Ecevit'in tedavi sürecine ilişkin Başkent Üniversitesi Hastanesi'nden ve Prof. Dr. Mehmet Haberal'dan bir kuşkuları olmadığını ifade eden Türker, şunları söyledi:
''Ecevit'in sağlığının Başkent Üniversitesi Hastanesi'nde bozulduğunu söylemek mümkün değil. Herkesi suçlayabilirim ama Haberal'ı suçlayamam. Ben ve diğer milletvekili Gaffar Yakın hastanede kaldık. Gaffar, radyolog olduğu için ayaktan da film çekilmesini önerdi. Haberal, 'Biz sizin yasa yapmanıza karışıyor muyuz?' diyerek sinirlendi ve yanımızdan ayrıldı. Bir saat sonra eldivenleri elinde, yüzü gülerek geldi. 'Arızayı bulduk. Bağırsaklarını elimle boşalttım' dedi. Ben o zaman Haberal'da bir hastayı kurtaran doktor sevinci gördüm.''

Ecevit'in rahatsızlanmadan önce Türkiye Odalar ve Borsalar Birliği'nin Dedeman Oteli'ndeki kokteylinde pasta yediğini belirten Türker, ''Ecevit'e gaz yapıcı pastayı kimin yedirdiğine baksınlar'' dedi.

O dönemde Ecevit'in, ABD'nin Irak'a müdahalesine ''hayır'' dediğini anımsatan Türker, ''Irak savaşına hayır dedikten sonra Ecevit'e karşı komplo oluşturulduğunu biliyorum. Sivil bir darbeyle iktidardan uzaklaştırıldı. Bunları hastaneyle sınırlandırmak doğru değil. Asıl suçlular dışarıda geziyor. Ecevit hasta olmasının ardından 'Ecevit gitsin' naraları atılmaya başlandı. Aleyhte yazılar yazıldı. Bütün bunlar bir senaryoydu. O tarihte uygulamaya konuldu. DSP, 2007 seçimlerine de sokulmadı. 2004'te de seçime girmesin diye baskılar yapıldı. Ecevit'in uzaklaştırılması için darbe yapılmıştır'' şeklinde konuştu.

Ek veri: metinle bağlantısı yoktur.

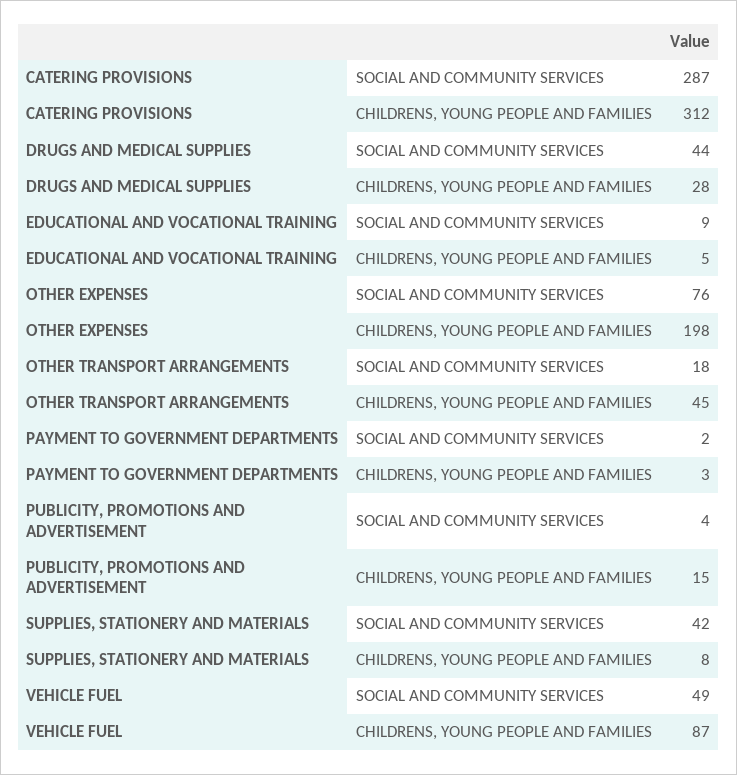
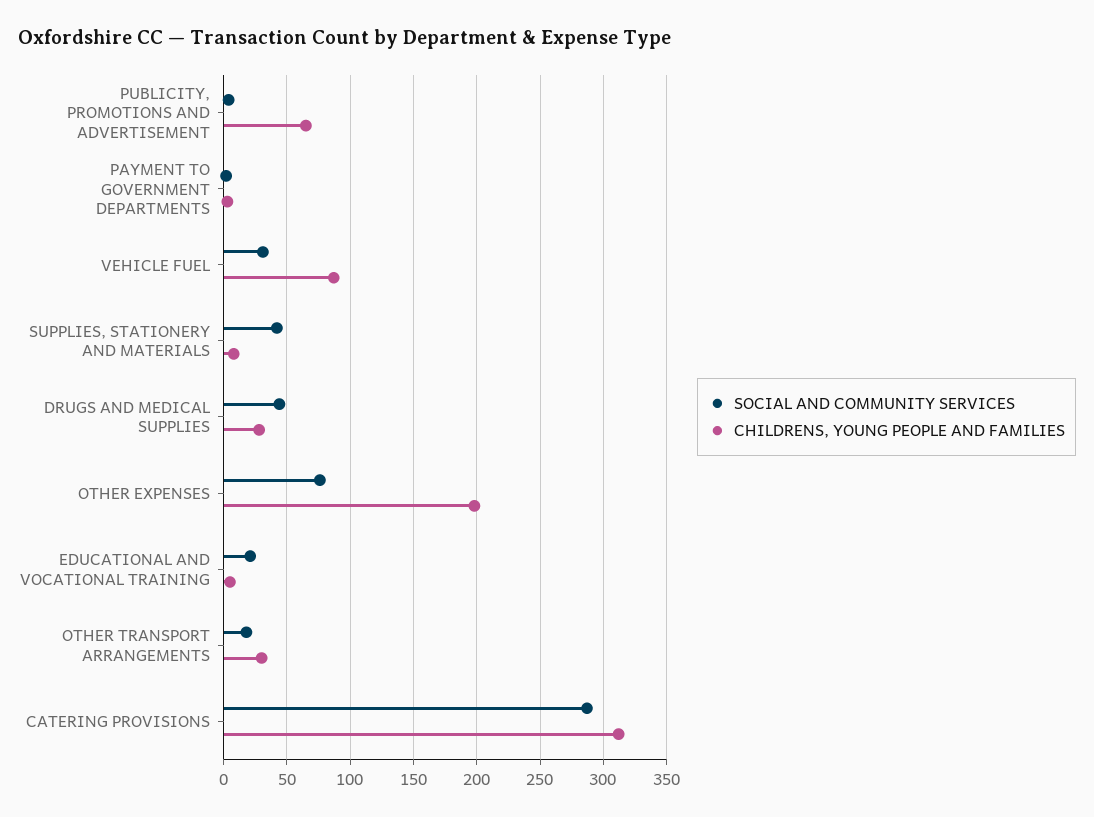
  {
    "SOCIAL AND COMMUNITY SERVICES": {
      "CATERING PROVISIONS": 287,
      "DRUGS AND MEDICAL SUPPLIES": 44,
-     "EDUCATIONAL AND VOCATIONAL TRAINING": 9,
+     "EDUCATIONAL AND VOCATIONAL TRAINING": 20,
      "OTHER EXPENSES": 76,
      "OTHER TRANSPORT ARRANGEMENTS": 18,
      "PAYMENT TO GOVERNMENT DEPARTMENTS": 2,
      "PUBLICITY, PROMOTIONS AND ADVERTISEMENT": 4,
      "SUPPLIES, STATIONERY AND MATERIALS": 42,
-     "VEHICLE FUEL": 49
+     "VEHICLE FUEL": 30
    },
    "CHILDRENS, YOUNG PEOPLE AND FAMILIES": {
      "CATERING PROVISIONS": 312,
      "DRUGS AND MEDICAL SUPPLIES": 28,
      "EDUCATIONAL AND VOCATIONAL TRAINING": 5,
      "OTHER EXPENSES": 198,
-     "OTHER TRANSPORT ARRANGEMENTS": 45,
+     "OTHER TRANSPORT ARRANGEMENTS": 30,
      "PAYMENT TO GOVERNMENT DEPARTMENTS": 3,
-     "PUBLICITY, PROMOTIONS AND ADVERTISEMENT": 15,
+     "PUBLICITY, PROMOTIONS AND ADVERTISEMENT": 65,
      "SUPPLIES, STATIONERY AND MATERIALS": 8,
      "VEHICLE FUEL": 87
    }
  }

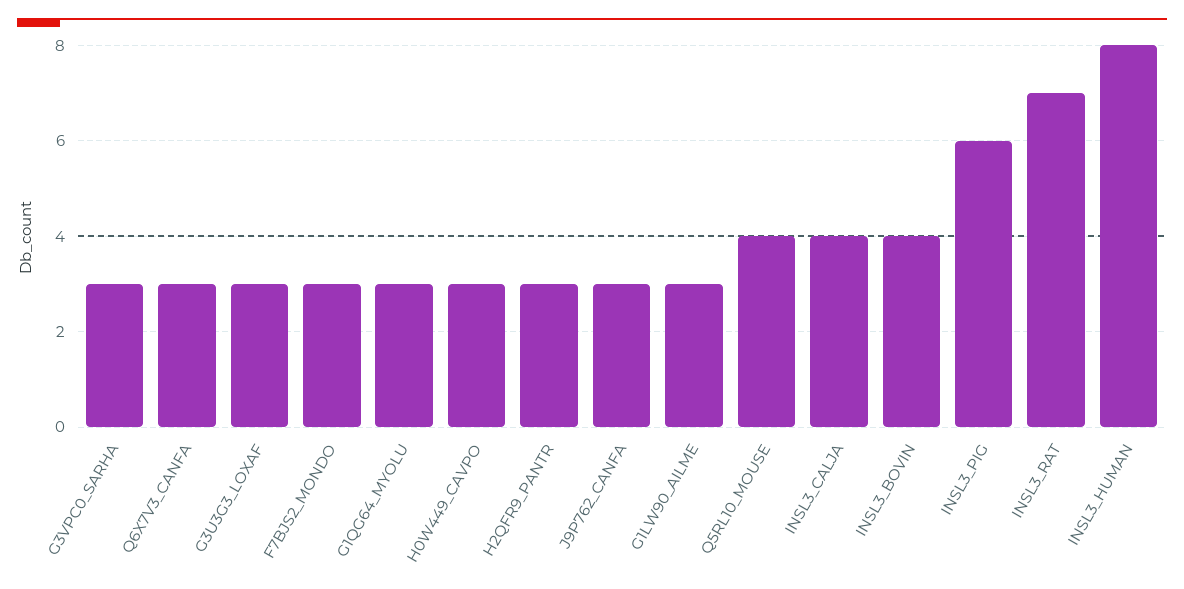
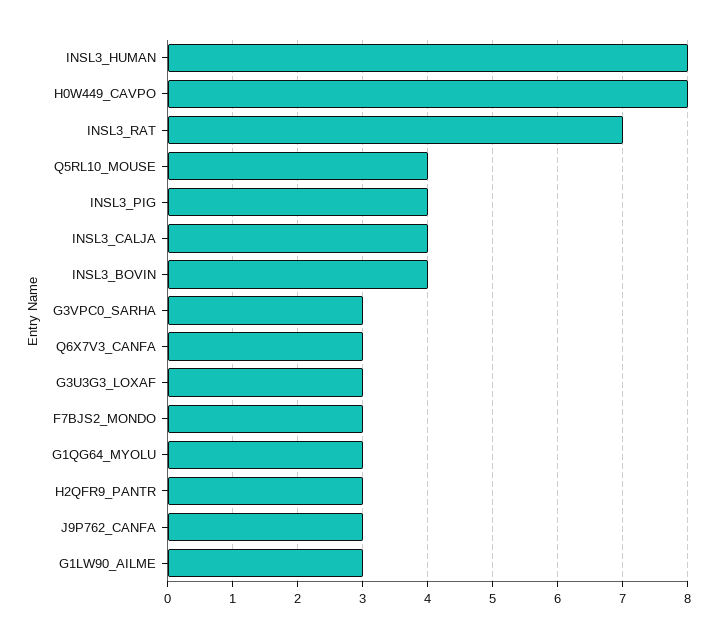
  {
    "G3VPC0_SARHA": 3,
    "Q6X7V3_CANFA": 3,
    "G3U3G3_LOXAF": 3,
    "F7BJS2_MONDO": 3,
    "G1QG64_MYOLU": 3,
-   "H0W449_CAVPO": 3,
+   "H0W449_CAVPO": 8,
    "H2QFR9_PANTR": 3,
    "J9P762_CANFA": 3,
    "G1LW90_AILME": 3,
    "Q5RL10_MOUSE": 4,
    "INSL3_CALJA": 4,
    "INSL3_BOVIN": 4,
-   "INSL3_PIG": 6,
+   "INSL3_PIG": 4,
    "INSL3_RAT": 7,
    "INSL3_HUMAN": 8
  }

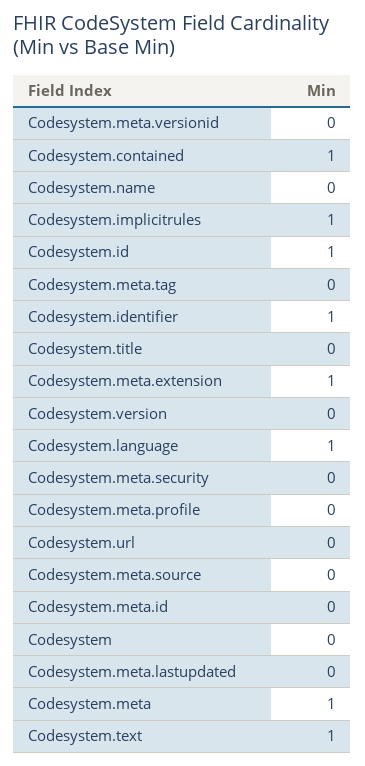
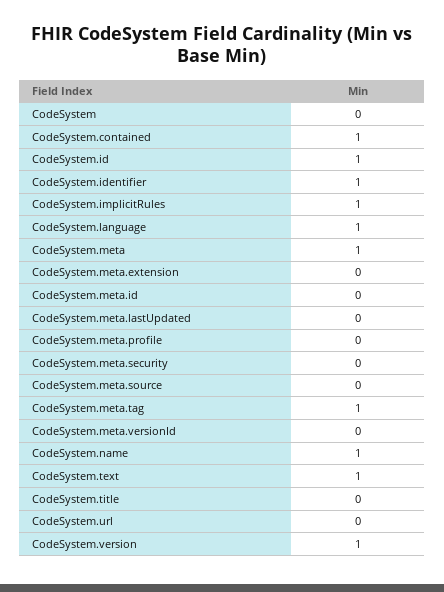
  {
    "Codesystem.meta.versionid": 0,
    "Codesystem.contained": 1,
-   "Codesystem.name": 0,
+   "Codesystem.name": 1,
    "Codesystem.implicitrules": 1,
    "Codesystem.id": 1,
-   "Codesystem.meta.tag": 0,
+   "Codesystem.meta.tag": 1,
    "Codesystem.identifier": 1,
    "Codesystem.title": 0,
-   "Codesystem.meta.extension": 1,
+   "Codesystem.meta.extension": 0,
-   "Codesystem.version": 0,
+   "Codesystem.version": 1,
    "Codesystem.language": 1,
    "Codesystem.meta.security": 0,
    "Codesystem.meta.profile": 0,
    "Codesystem.url": 0,
    "Codesystem.meta.source": 0,
    "Codesystem.meta.id": 0,
    "Codesystem": 0,
    "Codesystem.meta.lastupdated": 0,
    "Codesystem.meta": 1,
    "Codesystem.text": 1
  }

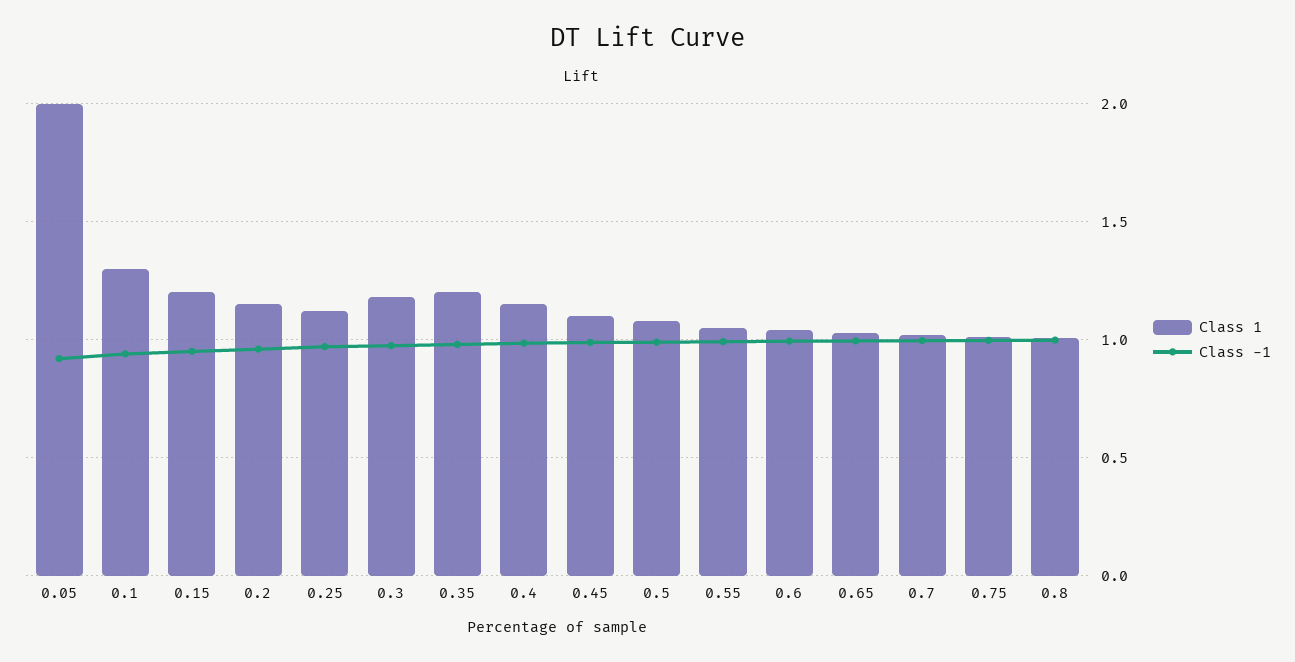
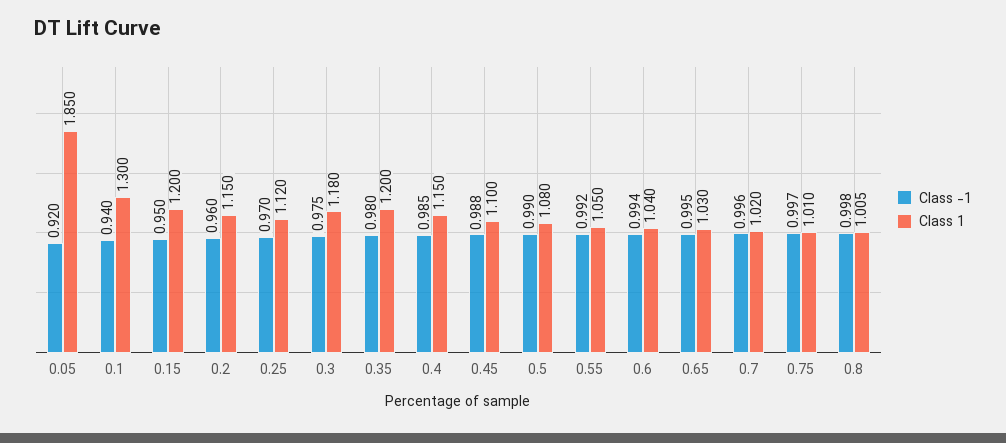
  {
    "Class 1": {
-     "0.05": 2,
+     "0.05": 1.85,
      "0.1": 1.3,
      "0.15": 1.2,
      "0.2": 1.15,
      "0.25": 1.12,
      "0.3": 1.18,
      "0.35": 1.2,
      "0.4": 1.15,
      "0.45": 1.1,
      "0.5": 1.08,
      "0.55": 1.05,
      "0.6": 1.04,
      "0.65": 1.03,
      "0.7": 1.02,
      "0.75": 1.01,
      "0.8": 1.005
    },
    "Class -1": {
      "0.05": 0.92,
      "0.1": 0.94,
      "0.15": 0.95,
      "0.2": 0.96,
      "0.25": 0.97,
      "0.3": 0.975,
      "0.35": 0.98,
      "0.4": 0.985,
      "0.45": 0.988,
      "0.5": 0.99,
      "0.55": 0.992,
      "0.6": 0.994,
      "0.65": 0.995,
      "0.7": 0.996,
      "0.75": 0.997,
      "0.8": 0.998
    }
  }

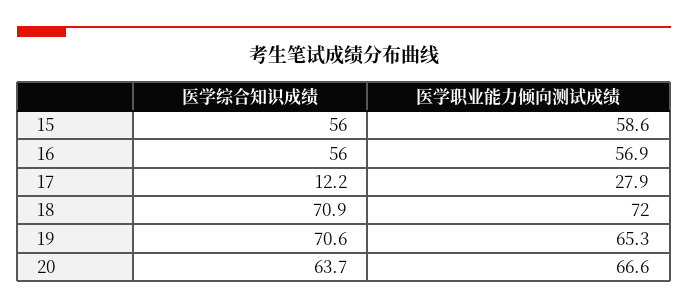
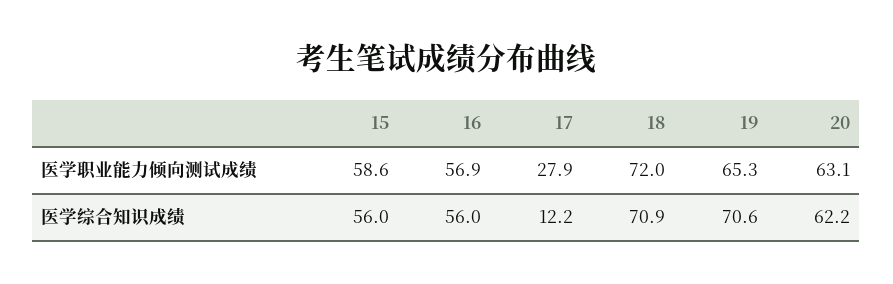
  {
    "医学综合知识成绩": {
      "15": 56,
      "16": 56,
      "17": 12.2,
      "18": 70.9,
      "19": 70.6,
-     "20": 63.7
+     "20": 62.2
    },
    "医学职业能力倾向测试成绩": {
      "15": 58.6,
      "16": 56.9,
      "17": 27.9,
      "18": 72,
      "19": 65.3,
-     "20": 66.6
+     "20": 63.1
    }
  }

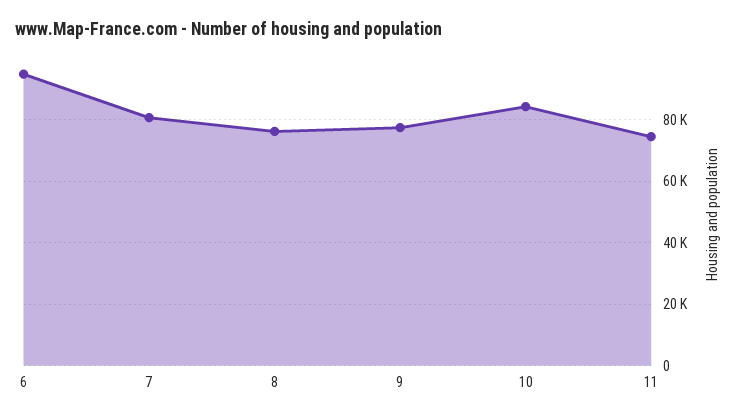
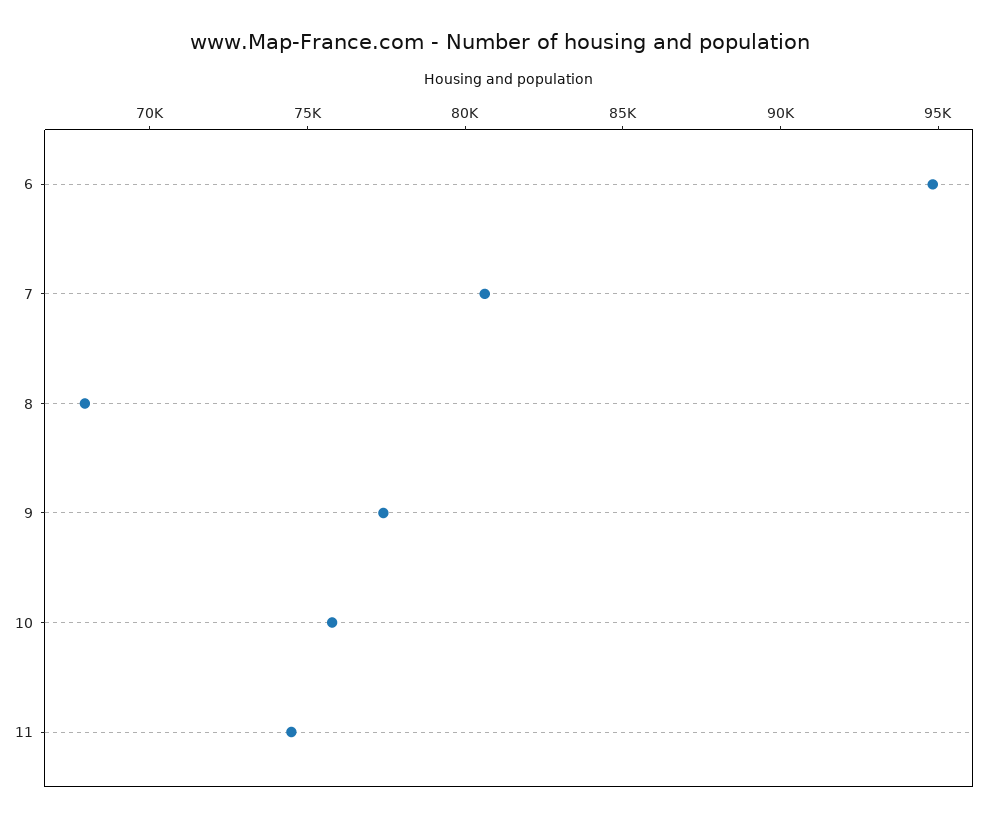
  {
    "6": 95000,
    "7": 81000,
-   "8": 76000,
+   "8": 68000,
    "9": 77000,
-   "10": 84000,
+   "10": 76000,
    "11": 74000
  }

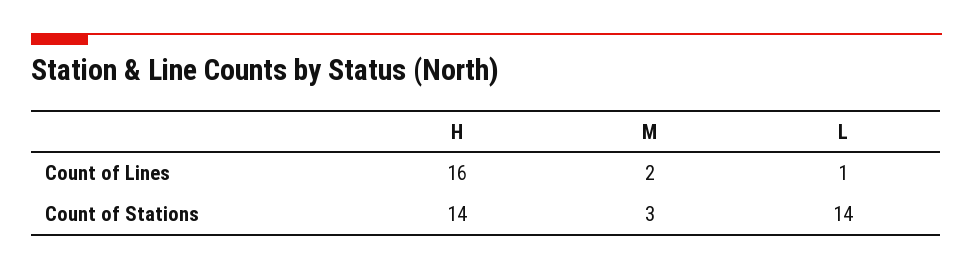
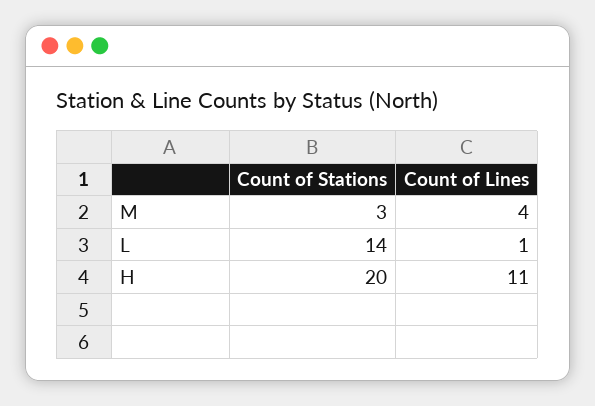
  {
    "H": {
-     "Count of Lines": 16,
+     "Count of Lines": 11,
-     "Count of Stations": 14
+     "Count of Stations": 20
    },
    "M": {
-     "Count of Lines": 2,
+     "Count of Lines": 4,
      "Count of Stations": 3
    },
    "L": {
      "Count of Lines": 1,
      "Count of Stations": 14
    }
  }

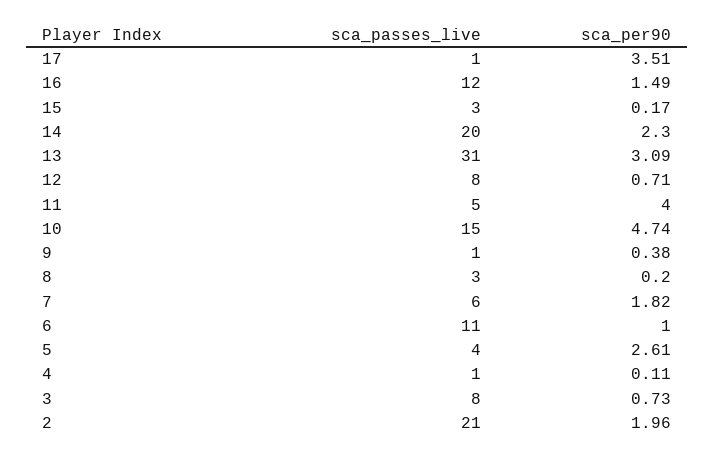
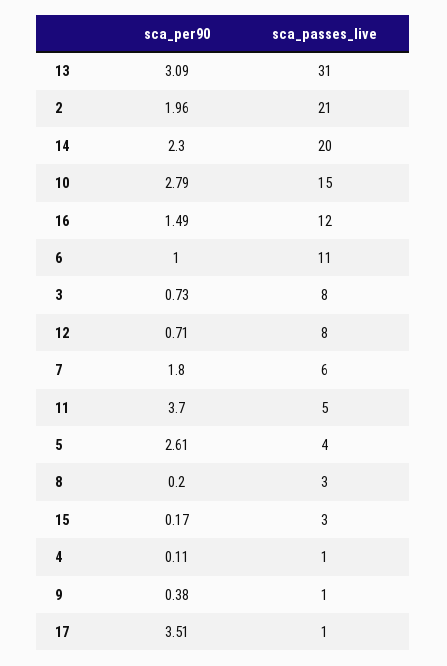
  {
    "sca_passes_live": {
      "17": 1,
      "16": 12,
      "15": 3,
      "14": 20,
      "13": 31,
      "12": 8,
      "11": 5,
      "10": 15,
      "9": 1,
      "8": 3,
      "7": 6,
      "6": 11,
      "5": 4,
      "4": 1,
      "3": 8,
      "2": 21
    },
    "sca_per90": {
      "17": 3.51,
      "16": 1.49,
      "15": 0.17,
      "14": 2.3,
      "13": 3.09,
      "12": 0.71,
-     "11": 4,
+     "11": 3.7,
-     "10": 4.74,
+     "10": 2.79,
      "9": 0.38,
      "8": 0.2,
-     "7": 1.82,
+     "7": 1.8,
      "6": 1,
      "5": 2.61,
      "4": 0.11,
      "3": 0.73,
      "2": 1.96
    }
  }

Türker, o dönemde yaşananlara ilişkin delilleriyle birlikte dilekçe hazırlayıp, ayrı bir dava görülmesi için savcılığa başvuracaklarını belirterek, ''Ecevit'e karşı yapılan sivil darbenin sorumlularının bulunması için dava açacağız'' dedi.

"İlginç" yemek

Eski dışişleri bakanlarından merhum İsmail Cem ile dönemin Ekonomi Bakanı Kemal Derviş'in, Genelkurmay 2. Başkanı iken emekli Orgeneral Yaşar Büyükanıt ile bir yemekte buluştuğunu söyleyen Türker, ''Ben bakanlık yaptım. Bir dışişleri bakanı ile ekonomi bakanının Genelkurmay 2. Başkanı ile hiçbir işi olamaz'' diyerek, bu yemeğin ilginç olduğuna işaret etti.

Türker'in tanık olarak dinlenilmesinin ardından mahkeme heyetine başkanlık yapan hakim Hüsnü Çalmuk, tutuklu sanıklar Mehmet Zekeriya Öztürk ile Ulaş Özel arasında kavga çıktığına ilişkin jandarma tarafından tutanak düzenlendiğini anlattı.

Tutanakta, duruşma salonunun çıkışında tuvalete giden bu sanıklardan Özel'in Öztürk'e yumruk attığı, Öztürk'ün de buna karşılık olarak Özel'i tehdit ettiğinin yer aldığını ifade eden Çalmuk, olay hakkında tutulan tutanağın gereğinin takdir ve ifası için Silivri Başsavcılığı'na gönderilmesine karar verildiğini açıkladı.

Duruşma, 16 Temmuz Pazartesi gününe ertelendi.